[Document excerpt Boundary: Start]

In a particular embodiment, the liner is made of a metal, preferably selected from the following list: copper, iron, steel, aluminum, nickel, molybdenum, tantalum, uranium or tungsten or any combination thereof

In the present invention, the liner with a dihedral shape on which the explosive charge is supported is preferably made of a high-density metal, preferably above or equal to 2.7 g/cm ³ . Among metals, the most commonly implemented is copper, and other materials can be used such as aluminum, steel, iron, nickel, molybdenum, tantalum, uranium or tungsten. According to particular embodiment, the liner material is aluminum or copper.

In a particular embodiment, the explosive of the shock wave amplification element and the explosive charge is a melted-cast explosive or a cast-cured explosive. More particularly, the melted-cast explosive comprises TNT or dinitroanisole, and even more particularly, the melted-cast explosive is selected from TNT or dinitroanisole and their mixtures with PETN, RDX or HMX. In the present invention, the explosive charge is preferably liguid at the time of filling the shell of the linear cutting charge. Explosive charges that are liquid at the time of casting can be of two types, melted explosive or cured explosive.

In the case of melted explosives, they can be based on 2,4,6-Trinitrotolune (TNT) or 2,4- Dinitroanisole (DNAN) as a liquid component and their mixtures with other explosive materials such as pentaerythritol tetranitrate (PETN), cyclonite or cyclo-1 ,3,5- trimethylene-2,4,6-trinitramine (RDX), or octogen or cyclotetramethylene tetranitramine (HMX) and the like. Pentolite refers to a mixture of TNT and PETN, Composition B refers to a mixture of TNT and RDX and octol refers to a mixture of TNT and HMX.

In the case of cured explosives, as PBX (plastic bonded explosive) type, which consist of mixtures of a high explosive (e.g. PETN, RDX, or HMX) with a binder and a crosslinking agent.

In both melted and cured type explosives, the explosive charge is typically filled by casting and the final explosive achieves its mechanical characteristics either by solidification or by curing, for which good temperature control inside the shell is required.

In another particular embodiment, the explosive material of the shock wave amplification element and of the explosive material of the explosive charge is a cast-cured explosive selected from a plastic bonded explosive (PBX). More particularly, the explosive of the plastic bonded explosive may be made of a mixture of PETN, RDX or HMX with a binder and a cross-linking agent.

[Document excerpt Boundary: End]

- Exercise: Rewrite the text on the liner and explosive charge, starting at "In the present invention, the liner" and ending at "aluminum or copper.", with every "copper" swapped for "brass".

[Stored data Boundary: Start]

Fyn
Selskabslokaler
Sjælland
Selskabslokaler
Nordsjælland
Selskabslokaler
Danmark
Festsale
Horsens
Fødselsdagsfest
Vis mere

[Stored data Boundary: End]

- Output:
In the present invention, the liner with a dihedral shape on which the explosive charge is supported is preferably made of a high-density metal, preferably above or equal to 2.7 g/cm ³ . Among metals, the most commonly implemented is brass, and other materials can be used such as aluminum, steel, iron, nickel, molybdenum, tantalum, uranium or tungsten. According to particular embodiment, the liner material is aluminum or brass.